IN Spain, we have all become accustomed to eating pork. It always was a big favourite of mine, but it is starting to take its toll after ten years of Spanish restaurants and butchers. So, I have been eating more lamb of late.
Lamb was little available many years ago and it is still hard to get anything other than leg or chop. I normally like my lamb a little older than what is available here but spring lamb is something many look forward to as it goes well with spring greens.
Lamb, olive and spinach stew
This stew starts with a sofrito – a mixture of vegetables, which is the cornerstone of Mediterranean cookery.
One leg of lamb, boned and cut into chunks
One kilogram of spinach
Three onions, finely chopped
Two carrots, finely chopped
Two celery sticks, finely chopped
Two garlic cloves, finely chopped
One tin of plum tomatoes
Half a pint of vegetable stock
Flat leaf parsley, leaves and stalks
Two bay leaves
One glass of fino sherry
Rind and juice of two lemons
Salt and pepper
Put a glug of olive oil in a large, heavy pan and brown the lamb. Set aside, pour off half the fat, add a little more olive oil and sweat the onions, carrots, celery and garlic. Season and cook slowly for 15 minutes, stirring occasionally. Add the plum tomatoes, bay, lamb, chopped parsley stalks, fino and two thirds of the stock. Cover and simmer for an hour (if you have decided not to bone the lamb you may need to cook the meat longer) or until the lamb is tender. If you like, skim off any fat and add more stock if necessary. Add the olives, parsley leaves, lemon rind and spinach and cook for ten minutes more. Season, squeeze in the lemon juice and serve with your favourite accompaniment. I would go for some polenta or minted basmati rice, something to soak up the juices.I have been trying to find lamb shanks for a while. I love it when the meat is falling off the bone. It needs a good long cook to make this happen. The following recipe is another type of stew but this time with chickpeas. This is very Spanish but probably not the sort of thing many Spaniards would make.

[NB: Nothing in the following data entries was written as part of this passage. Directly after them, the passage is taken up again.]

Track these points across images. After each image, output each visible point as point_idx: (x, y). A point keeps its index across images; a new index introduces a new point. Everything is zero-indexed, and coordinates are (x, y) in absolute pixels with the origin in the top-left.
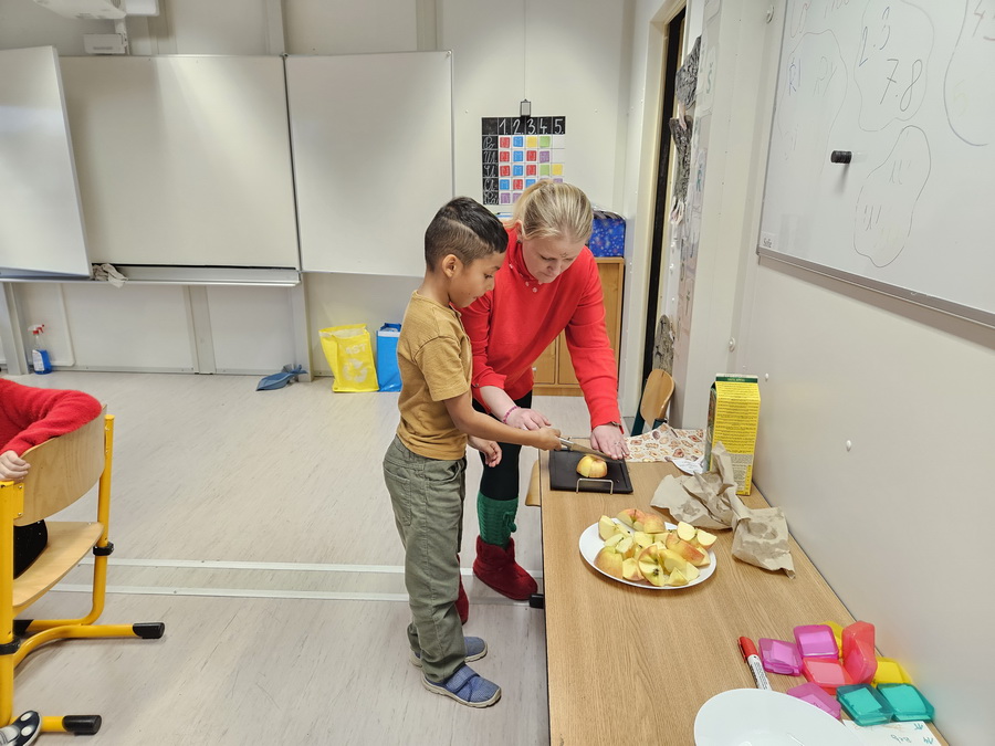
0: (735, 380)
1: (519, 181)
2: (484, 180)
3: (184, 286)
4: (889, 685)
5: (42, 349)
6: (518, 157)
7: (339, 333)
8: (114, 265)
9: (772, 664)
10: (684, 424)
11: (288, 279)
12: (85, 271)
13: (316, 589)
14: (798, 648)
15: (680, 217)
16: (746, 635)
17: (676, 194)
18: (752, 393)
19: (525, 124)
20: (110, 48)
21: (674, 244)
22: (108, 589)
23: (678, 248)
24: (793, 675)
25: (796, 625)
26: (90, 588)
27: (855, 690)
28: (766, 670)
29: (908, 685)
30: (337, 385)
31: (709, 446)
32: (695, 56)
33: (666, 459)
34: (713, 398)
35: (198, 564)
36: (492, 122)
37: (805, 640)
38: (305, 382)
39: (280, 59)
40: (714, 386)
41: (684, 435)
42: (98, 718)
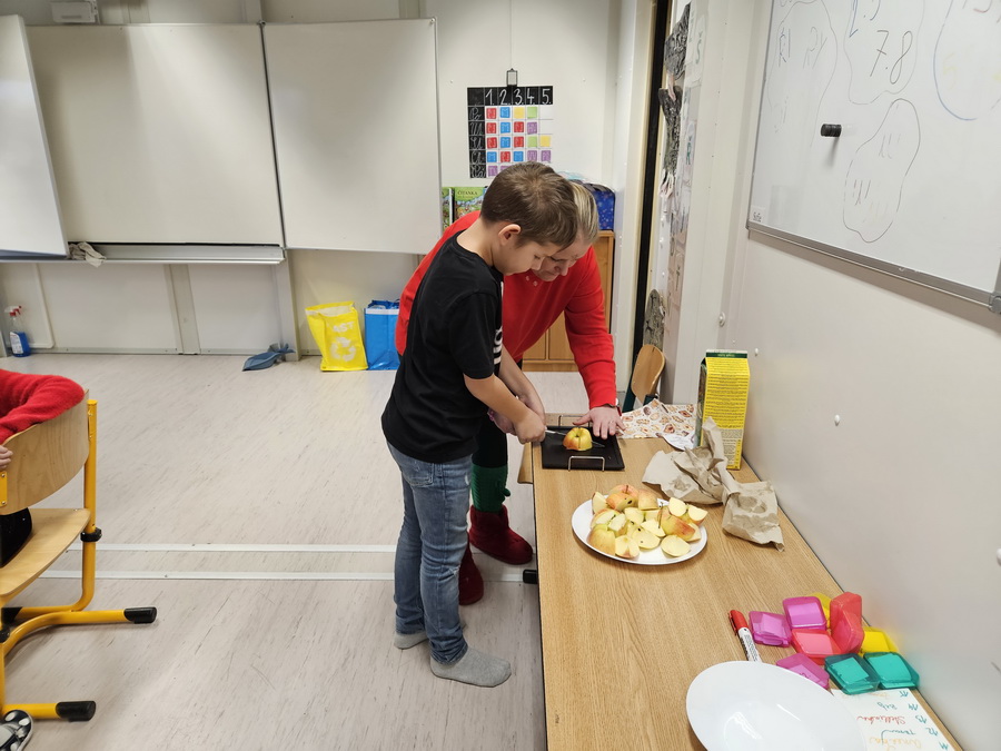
0: (725, 355)
1: (506, 153)
2: (471, 153)
3: (165, 265)
4: (875, 654)
5: (21, 330)
6: (505, 128)
7: (326, 311)
8: (91, 244)
9: (762, 636)
10: (674, 400)
11: (272, 255)
12: (62, 250)
13: (309, 570)
14: (787, 620)
15: (670, 190)
16: (736, 609)
17: (665, 166)
18: (742, 368)
19: (512, 94)
20: (79, 17)
21: (663, 218)
22: (97, 574)
23: (668, 221)
24: (782, 646)
25: (785, 598)
26: (79, 574)
27: (843, 659)
28: (756, 642)
29: (894, 654)
30: (325, 364)
31: (700, 421)
32: (684, 25)
33: (657, 434)
34: (703, 374)
35: (188, 547)
36: (478, 92)
37: (794, 612)
38: (293, 361)
39: (258, 28)
40: (704, 362)
41: (674, 410)
42: (92, 704)
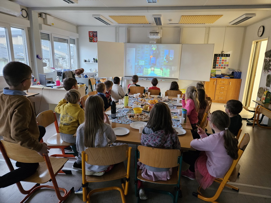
1: (220, 65)
2: (213, 64)
19: (222, 55)
36: (216, 55)
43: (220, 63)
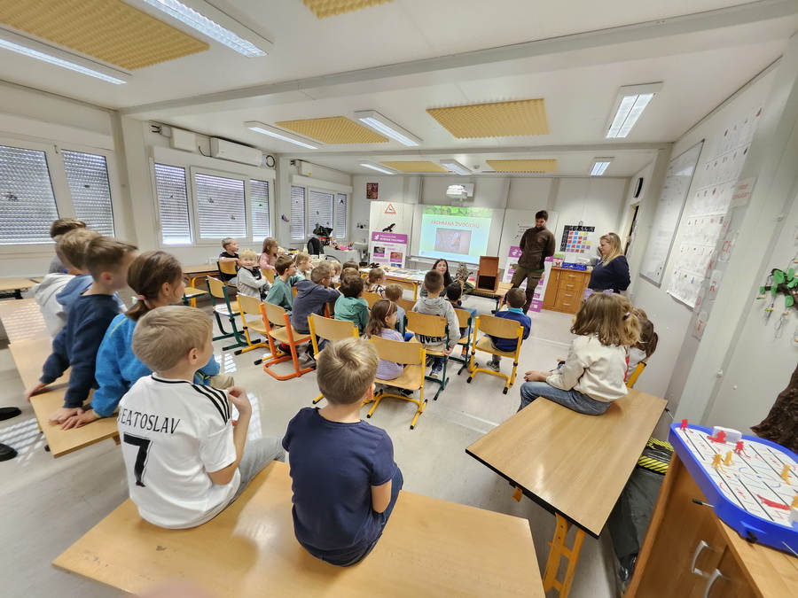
1: (574, 245)
2: (562, 244)
19: (580, 228)
36: (568, 227)
43: (575, 242)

Lamb shanks with garbanzos
Six lamb shanks
Two large onions, roughly chopped
Two celery sticks, roughly chopped
Two carrots, roughly chopped
Two cloves of garlic, roughly chopped
One bottle of white wine
One handful of fresh mint
One pinch each of saffron and cumin
Two jars of chickpeas
Salt and pepper
Heat a good glug of olive oil in a frying pan over a fierce heat and brown the lamb. Set the meat aside. Pour the oil into a large casserole and gently fry the onions, carrots, celery and garlic until softened. Add half the bottle of wine, mint, saffron and cumin and heat until bubbling. Add the lamb and coat it in the juices. Add a little water if needed to cover. Cover the casserole and simmer for two hours. The meat really wants to be thinking of falling off the bone. Add the chickpeas and a little more liquid if necessary. Cook until the lamb is tender and the chickpeas a little overcooked. Make sure the dish does not dry out, adding more liquid if necessary. Serve with a big handful of coriander on top and mop it up with bread and potatoes.
Lamb chops are the quick route to eating lamb. Here is a way to enjoy them with lovely new potatoes and zingy, minty juices to smash your spuds into.
Lamb chops with lemon and mint
Six or twelve lamb chops
One kilo of new potatoes
A sprig of mint
Salt and pepper
Put the potatoes into boiling, salted water and season the chops with salt and pepper on both sides. Finely grate the lemons and roughly pull apart the mint leaves and mix with a good couple of glugs of olive oil. When the potatoes are nearly done, heat a large frying pan and add the oil and lemon mixture. As it starts to sizzle, lay in your chops and let them colour for a few minutes. Now, turn them and cook for a few minutes on the other side, making sure the mint is not burning. The lamb should be golden brown here and there, rose pink within. Put the chops on your plates, drain the potatoes and plate them too. Squeeze the lemon into the hot frying pan and let it bubble for a few seconds, stirring all the time. Pour the scant juices over the chops and potatoes. A crisp, cold white Rueda would be excellent with this.